> **WHAT NEEDS TO BE DONE**:
Please print every one of the rows below, unchanged down to the last character.

━━━ RECORDS FOR THIS TASK ━━━

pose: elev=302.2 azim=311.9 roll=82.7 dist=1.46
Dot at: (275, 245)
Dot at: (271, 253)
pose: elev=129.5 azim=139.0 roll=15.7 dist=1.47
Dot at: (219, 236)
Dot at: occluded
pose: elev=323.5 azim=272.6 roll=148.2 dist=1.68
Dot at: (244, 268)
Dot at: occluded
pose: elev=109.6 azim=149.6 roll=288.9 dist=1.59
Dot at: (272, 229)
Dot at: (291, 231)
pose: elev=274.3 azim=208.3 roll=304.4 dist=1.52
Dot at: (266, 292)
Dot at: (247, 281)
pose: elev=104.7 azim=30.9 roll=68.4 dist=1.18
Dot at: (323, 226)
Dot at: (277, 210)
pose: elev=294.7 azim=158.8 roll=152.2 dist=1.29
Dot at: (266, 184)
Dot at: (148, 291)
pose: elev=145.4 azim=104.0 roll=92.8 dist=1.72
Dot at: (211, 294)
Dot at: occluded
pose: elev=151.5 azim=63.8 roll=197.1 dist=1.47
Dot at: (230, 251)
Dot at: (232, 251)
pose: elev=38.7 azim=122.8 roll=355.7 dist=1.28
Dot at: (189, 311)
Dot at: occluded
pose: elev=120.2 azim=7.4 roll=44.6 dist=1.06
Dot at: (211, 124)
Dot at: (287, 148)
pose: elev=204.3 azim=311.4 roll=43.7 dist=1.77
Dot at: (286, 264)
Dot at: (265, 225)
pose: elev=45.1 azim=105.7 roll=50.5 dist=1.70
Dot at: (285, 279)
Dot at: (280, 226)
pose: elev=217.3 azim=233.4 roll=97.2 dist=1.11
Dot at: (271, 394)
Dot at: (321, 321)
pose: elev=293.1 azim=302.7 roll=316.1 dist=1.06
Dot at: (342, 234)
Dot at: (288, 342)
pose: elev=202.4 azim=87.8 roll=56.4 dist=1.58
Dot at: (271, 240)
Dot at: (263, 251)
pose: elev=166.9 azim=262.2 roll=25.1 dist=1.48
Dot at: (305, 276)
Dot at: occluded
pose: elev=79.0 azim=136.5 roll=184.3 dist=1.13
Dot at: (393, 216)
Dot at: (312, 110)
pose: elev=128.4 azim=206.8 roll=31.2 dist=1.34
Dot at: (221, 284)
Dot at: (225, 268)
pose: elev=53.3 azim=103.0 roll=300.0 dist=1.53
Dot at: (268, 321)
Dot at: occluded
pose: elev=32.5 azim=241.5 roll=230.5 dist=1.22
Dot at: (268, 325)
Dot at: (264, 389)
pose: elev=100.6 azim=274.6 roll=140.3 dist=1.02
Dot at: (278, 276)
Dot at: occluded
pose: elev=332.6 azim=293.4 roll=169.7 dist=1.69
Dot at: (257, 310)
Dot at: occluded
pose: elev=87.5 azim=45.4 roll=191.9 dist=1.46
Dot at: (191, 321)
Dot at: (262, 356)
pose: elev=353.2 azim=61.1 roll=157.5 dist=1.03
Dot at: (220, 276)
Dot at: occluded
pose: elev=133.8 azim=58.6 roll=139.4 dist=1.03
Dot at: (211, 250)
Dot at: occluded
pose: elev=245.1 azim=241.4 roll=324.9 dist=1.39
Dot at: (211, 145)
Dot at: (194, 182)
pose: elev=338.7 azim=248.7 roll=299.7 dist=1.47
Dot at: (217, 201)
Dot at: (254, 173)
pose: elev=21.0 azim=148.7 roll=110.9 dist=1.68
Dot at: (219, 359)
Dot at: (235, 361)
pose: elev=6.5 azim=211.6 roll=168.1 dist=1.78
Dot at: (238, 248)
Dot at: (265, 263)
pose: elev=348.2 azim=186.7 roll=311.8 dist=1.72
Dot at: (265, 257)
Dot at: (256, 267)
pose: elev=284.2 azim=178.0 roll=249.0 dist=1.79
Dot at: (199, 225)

━━━

> **THE RESULT**:
pose: elev=302.2 azim=311.9 roll=82.7 dist=1.46
Dot at: (275, 245)
Dot at: (271, 253)
pose: elev=129.5 azim=139.0 roll=15.7 dist=1.47
Dot at: (219, 236)
Dot at: occluded
pose: elev=323.5 azim=272.6 roll=148.2 dist=1.68
Dot at: (244, 268)
Dot at: occluded
pose: elev=109.6 azim=149.6 roll=288.9 dist=1.59
Dot at: (272, 229)
Dot at: (291, 231)
pose: elev=274.3 azim=208.3 roll=304.4 dist=1.52
Dot at: (266, 292)
Dot at: (247, 281)
pose: elev=104.7 azim=30.9 roll=68.4 dist=1.18
Dot at: (323, 226)
Dot at: (277, 210)
pose: elev=294.7 azim=158.8 roll=152.2 dist=1.29
Dot at: (266, 184)
Dot at: (148, 291)
pose: elev=145.4 azim=104.0 roll=92.8 dist=1.72
Dot at: (211, 294)
Dot at: occluded
pose: elev=151.5 azim=63.8 roll=197.1 dist=1.47
Dot at: (230, 251)
Dot at: (232, 251)
pose: elev=38.7 azim=122.8 roll=355.7 dist=1.28
Dot at: (189, 311)
Dot at: occluded
pose: elev=120.2 azim=7.4 roll=44.6 dist=1.06
Dot at: (211, 124)
Dot at: (287, 148)
pose: elev=204.3 azim=311.4 roll=43.7 dist=1.77
Dot at: (286, 264)
Dot at: (265, 225)
pose: elev=45.1 azim=105.7 roll=50.5 dist=1.70
Dot at: (285, 279)
Dot at: (280, 226)
pose: elev=217.3 azim=233.4 roll=97.2 dist=1.11
Dot at: (271, 394)
Dot at: (321, 321)
pose: elev=293.1 azim=302.7 roll=316.1 dist=1.06
Dot at: (342, 234)
Dot at: (288, 342)
pose: elev=202.4 azim=87.8 roll=56.4 dist=1.58
Dot at: (271, 240)
Dot at: (263, 251)
pose: elev=166.9 azim=262.2 roll=25.1 dist=1.48
Dot at: (305, 276)
Dot at: occluded
pose: elev=79.0 azim=136.5 roll=184.3 dist=1.13
Dot at: (393, 216)
Dot at: (312, 110)
pose: elev=128.4 azim=206.8 roll=31.2 dist=1.34
Dot at: (221, 284)
Dot at: (225, 268)
pose: elev=53.3 azim=103.0 roll=300.0 dist=1.53
Dot at: (268, 321)
Dot at: occluded
pose: elev=32.5 azim=241.5 roll=230.5 dist=1.22
Dot at: (268, 325)
Dot at: (264, 389)
pose: elev=100.6 azim=274.6 roll=140.3 dist=1.02
Dot at: (278, 276)
Dot at: occluded
pose: elev=332.6 azim=293.4 roll=169.7 dist=1.69
Dot at: (257, 310)
Dot at: occluded
pose: elev=87.5 azim=45.4 roll=191.9 dist=1.46
Dot at: (191, 321)
Dot at: (262, 356)
pose: elev=353.2 azim=61.1 roll=157.5 dist=1.03
Dot at: (220, 276)
Dot at: occluded
pose: elev=133.8 azim=58.6 roll=139.4 dist=1.03
Dot at: (211, 250)
Dot at: occluded
pose: elev=245.1 azim=241.4 roll=324.9 dist=1.39
Dot at: (211, 145)
Dot at: (194, 182)
pose: elev=338.7 azim=248.7 roll=299.7 dist=1.47
Dot at: (217, 201)
Dot at: (254, 173)
pose: elev=21.0 azim=148.7 roll=110.9 dist=1.68
Dot at: (219, 359)
Dot at: (235, 361)
pose: elev=6.5 azim=211.6 roll=168.1 dist=1.78
Dot at: (238, 248)
Dot at: (265, 263)
pose: elev=348.2 azim=186.7 roll=311.8 dist=1.72
Dot at: (265, 257)
Dot at: (256, 267)
pose: elev=284.2 azim=178.0 roll=249.0 dist=1.79
Dot at: (199, 225)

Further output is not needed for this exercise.